Un destin lié au Chili, deuxième partie – Victor Jara

Crédit photo: Marcelo Urra

Né de modestes paysans, Victor Jara se passionne tôt pour la musique et le théâtre, longtemps hésitant à poursuivre une seule voie; il parviendra à le faire en parallèle. Intéressé par la culture folklorique chilienne, il en recense pendant un temps avant d’intégrer le collectif d’artistes Cuncumén; rapidement, Jara devient directeur d’une académie folklorique (1963) et même du groupe de musique devenu légendaire Quilapayún (1966). Bientôt, sa carrière musicale commence à prendre son essor à la fin des années 60 alors qu’il enregistre son premier disque Canto a lo Humano. Conscient de la puissance de la plume, Jara continuera d’utiliser son incontestable talent pour des causes politiques qui lui tiennent à coeur. Communiste convaincu et partisan indéfectible de l’Unité populaire d’Allende, le chanteur sera arrêté par la junte militaire et emmené de force à l’Estadio Chile (aujourd’hui renommé le Stade Victor Jara), comme de nombreux opposants de Pinochet. Quelques jours après le putsch, Jara aura les doigts coupés à la hache – ceux qui avaient pourtant pincé les cordes de sa guitare pour claironner la paix et l’amour – avant d’être fusillé. On raconte qu’il aurait défié les soldats en entonnant la chanson de l’Unité populaire une dernière fois…

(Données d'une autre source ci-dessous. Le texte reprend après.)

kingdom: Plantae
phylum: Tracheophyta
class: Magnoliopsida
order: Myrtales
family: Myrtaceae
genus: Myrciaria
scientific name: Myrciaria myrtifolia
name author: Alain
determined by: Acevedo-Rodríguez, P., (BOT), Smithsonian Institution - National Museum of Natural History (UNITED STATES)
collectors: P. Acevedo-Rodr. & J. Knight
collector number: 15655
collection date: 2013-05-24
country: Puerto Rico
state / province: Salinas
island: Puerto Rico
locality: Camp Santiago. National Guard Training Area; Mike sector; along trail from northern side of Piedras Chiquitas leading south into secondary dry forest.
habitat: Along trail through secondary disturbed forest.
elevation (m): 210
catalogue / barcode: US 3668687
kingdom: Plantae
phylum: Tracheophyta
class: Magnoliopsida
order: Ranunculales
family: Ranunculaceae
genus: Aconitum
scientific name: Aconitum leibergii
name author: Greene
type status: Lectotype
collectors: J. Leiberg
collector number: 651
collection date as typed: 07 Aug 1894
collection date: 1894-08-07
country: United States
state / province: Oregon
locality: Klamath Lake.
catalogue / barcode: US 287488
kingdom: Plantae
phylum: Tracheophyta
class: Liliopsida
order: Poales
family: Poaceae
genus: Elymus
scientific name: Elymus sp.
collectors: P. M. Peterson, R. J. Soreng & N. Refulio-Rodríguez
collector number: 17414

Figure de proue de la nouvelle chanson chilienne avec Angel Parra et Osvaldo Rodríguez, Victor Jara s’est illustré par son utilisation à la fois d’une guitare acoustique, instrument typique des chansonniers, et de sons plus électriques, tout en composant des textes engagés. Parmi ces sujets de prédilection, notons la critique de la bourgeoisie chilienne, la célébration du marxisme et de ses figures de proue, de même que des chansons sur l’amour. Une de ses goualantes les plus connues est sans contredit Te recuerdo Amanda (Tu te souviens Amanda), une histoire entre deux jeunes de la classe ouvrière, et qui sont séparés après que Manuel a pris part à une manifestation; nous conseillons également d’écouter El derecho de vivir en paz (Le droit de vivre en paix), une ode au leader Viet-Cong Ho Chi Minh, alors en pleine guerre avec les États-Unis. 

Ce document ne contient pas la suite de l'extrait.